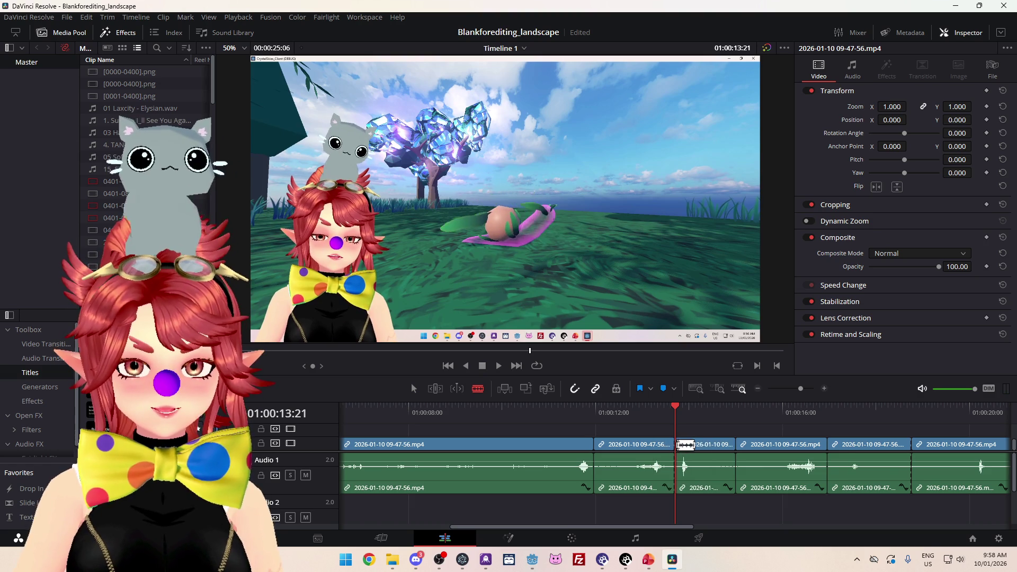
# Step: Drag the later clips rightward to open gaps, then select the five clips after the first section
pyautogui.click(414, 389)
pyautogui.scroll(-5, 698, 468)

---

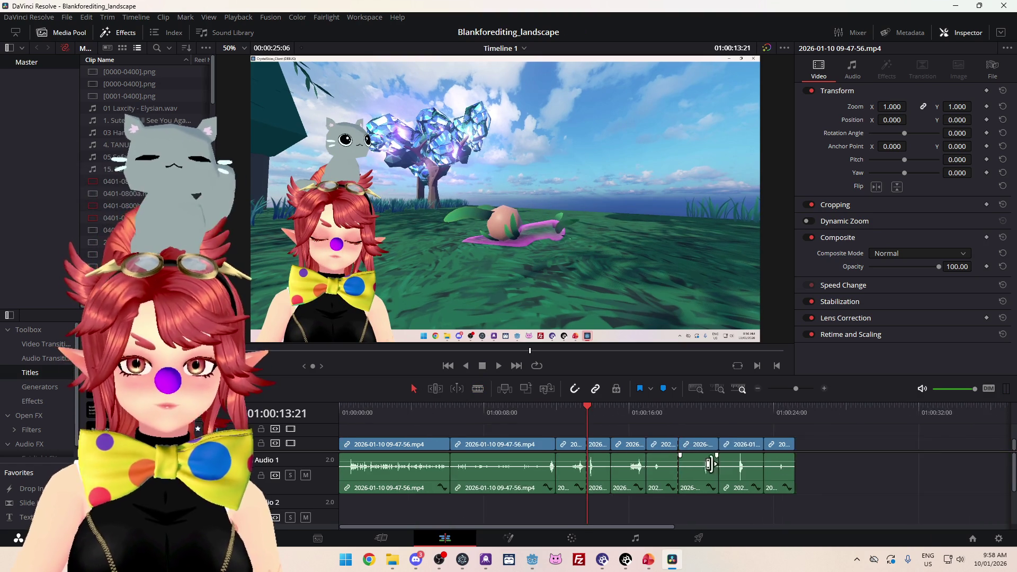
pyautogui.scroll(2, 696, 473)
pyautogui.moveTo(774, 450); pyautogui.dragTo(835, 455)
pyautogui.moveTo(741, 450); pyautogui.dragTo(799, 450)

EXERCISE DIRECTIONS: Would you please copy exactly the part of the entries above that begins at the line containing "pyautogui.scroll(2, 696, 473)" and ends at the line containing "pyautogui.moveTo(741, 450); pyautogui.dragTo(799, 450)", both lines included?

WRITTEN RESPONSE:
pyautogui.scroll(2, 696, 473)
pyautogui.moveTo(774, 450); pyautogui.dragTo(835, 455)
pyautogui.moveTo(741, 450); pyautogui.dragTo(799, 450)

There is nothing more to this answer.